Big Road Meeting

Standing Room Only At

Expressway Meeting

By Alan Tristram
10th September 2009

A large overflow group of Raumati residents had to stand in an alcove and kitchen area during an Expressway meeting at the Raumati South RSA Hall.

The main meeting attracted a capacity crowd of over 80 into the supper room. But up to 20 other people had to try to follow the action from the hall entrance and the kitchen/servery next door.

The organisers had been told the main hall was not available on the night — but it was clearly needed to accommodate the overflow crowd.

The meeting was called to consider the two Government options for Express Ways through the district.

The bombshell proposals from the NZ Transport Agency have thrown KCDC plans for the Western Link Road into disarray – and threatened major delays in its construction, which was due to get under way by the end of the year.

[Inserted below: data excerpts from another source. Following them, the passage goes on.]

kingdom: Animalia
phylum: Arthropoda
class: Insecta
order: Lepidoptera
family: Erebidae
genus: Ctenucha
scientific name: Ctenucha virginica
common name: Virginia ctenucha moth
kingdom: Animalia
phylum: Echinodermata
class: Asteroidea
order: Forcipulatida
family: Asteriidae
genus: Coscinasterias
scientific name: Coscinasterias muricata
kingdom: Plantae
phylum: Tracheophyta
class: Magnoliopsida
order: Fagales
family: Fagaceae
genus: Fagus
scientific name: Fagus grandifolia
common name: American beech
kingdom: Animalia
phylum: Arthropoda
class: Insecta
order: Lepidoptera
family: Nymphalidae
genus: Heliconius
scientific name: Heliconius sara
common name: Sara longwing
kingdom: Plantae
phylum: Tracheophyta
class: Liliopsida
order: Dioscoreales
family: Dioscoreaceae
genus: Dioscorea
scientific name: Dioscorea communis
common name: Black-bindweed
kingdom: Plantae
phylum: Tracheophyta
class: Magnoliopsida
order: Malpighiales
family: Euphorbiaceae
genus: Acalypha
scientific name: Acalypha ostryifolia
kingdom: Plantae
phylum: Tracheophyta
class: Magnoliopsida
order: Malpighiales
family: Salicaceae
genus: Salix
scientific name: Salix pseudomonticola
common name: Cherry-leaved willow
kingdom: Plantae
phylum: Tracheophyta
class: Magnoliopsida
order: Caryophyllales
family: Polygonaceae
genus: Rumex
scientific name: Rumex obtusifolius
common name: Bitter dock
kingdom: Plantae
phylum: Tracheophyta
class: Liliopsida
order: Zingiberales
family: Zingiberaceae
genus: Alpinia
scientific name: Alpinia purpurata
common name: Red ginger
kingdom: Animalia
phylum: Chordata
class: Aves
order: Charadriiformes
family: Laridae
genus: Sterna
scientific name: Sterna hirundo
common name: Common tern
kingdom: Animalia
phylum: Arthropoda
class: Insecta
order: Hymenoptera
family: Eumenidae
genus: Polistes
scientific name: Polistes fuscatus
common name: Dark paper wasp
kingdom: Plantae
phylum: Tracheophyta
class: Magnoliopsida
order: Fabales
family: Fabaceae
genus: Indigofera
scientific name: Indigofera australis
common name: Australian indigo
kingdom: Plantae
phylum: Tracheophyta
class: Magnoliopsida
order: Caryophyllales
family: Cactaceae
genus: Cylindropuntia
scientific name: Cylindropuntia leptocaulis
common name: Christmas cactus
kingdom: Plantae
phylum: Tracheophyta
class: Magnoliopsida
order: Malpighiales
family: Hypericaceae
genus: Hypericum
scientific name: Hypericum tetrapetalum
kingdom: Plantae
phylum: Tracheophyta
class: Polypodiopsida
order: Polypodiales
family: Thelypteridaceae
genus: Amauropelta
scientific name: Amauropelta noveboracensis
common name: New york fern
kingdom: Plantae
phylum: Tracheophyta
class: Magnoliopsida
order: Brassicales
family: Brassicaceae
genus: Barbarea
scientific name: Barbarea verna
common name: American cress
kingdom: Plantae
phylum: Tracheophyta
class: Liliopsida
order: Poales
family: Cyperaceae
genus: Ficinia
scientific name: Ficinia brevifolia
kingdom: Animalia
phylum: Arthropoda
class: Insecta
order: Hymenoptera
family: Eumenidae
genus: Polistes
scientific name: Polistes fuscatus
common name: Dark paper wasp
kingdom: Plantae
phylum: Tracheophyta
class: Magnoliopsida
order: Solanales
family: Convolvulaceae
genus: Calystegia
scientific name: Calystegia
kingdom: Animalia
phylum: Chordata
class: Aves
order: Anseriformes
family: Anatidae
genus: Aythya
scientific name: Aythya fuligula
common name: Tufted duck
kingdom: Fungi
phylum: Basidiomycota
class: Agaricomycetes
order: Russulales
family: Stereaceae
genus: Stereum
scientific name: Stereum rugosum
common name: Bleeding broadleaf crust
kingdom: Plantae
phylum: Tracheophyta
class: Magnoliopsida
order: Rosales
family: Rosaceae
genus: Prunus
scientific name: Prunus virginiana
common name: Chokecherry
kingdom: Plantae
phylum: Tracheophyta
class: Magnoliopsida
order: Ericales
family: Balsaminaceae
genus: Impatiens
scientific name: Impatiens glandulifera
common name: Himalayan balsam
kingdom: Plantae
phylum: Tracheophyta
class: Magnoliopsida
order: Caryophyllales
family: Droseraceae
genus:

The Raumati South meeting attracted a big turnout by politicians as well as local people.

They included Labour MP for Mana Winnie Laban, National list MP Hekia Parata and Mayor Jenny Rowan – as well as a raft of other local politicians.

Meeting chair Chriss Bull says there was general agreement that:

  • Local people should not be hung up on just the two Government options for the Expressways. (Known as the Eastern and Western Options).
  • Strong support for ‘Option Four’ – which would upgrade the present SH1 With flyovers and the removal of traffic lights.
  • Strong support for improved rail services – with truck freight being moved off roads and onto trains.
  • An interchange should be built at Ihakara Street, rather than at Poplar Avenue.
  • Strong support for a two-lane ‘local’ road along the WLR route.

Local councillor Lyndy McIntyre (KCDC Paekakariki/Raumati ward) told the meeting that the Governments Expressway plans were linked with its support for the introduction of much heavier trucks.

‘This is about getting from Auckland to Wellington – and all about big trucks,’ Cr McIntyre said.

She urged people to consider other options and to ask “Do we need a motorway? And if so, which entrances.”

Regional Council Nigel Wilson also said plans for an Expressway had been driven by a transport lobby wanting trucks increased from 44 tons to over 50 tons.

“We must tell the Minister that Options One and Two and the four-laning; of the Western Link Road are unacceptable,” he stated.

The meeting concluded with general agreement that submissions should be made in the Expressway consultation process – and that further as yet undefined action should be taken to protect local communities.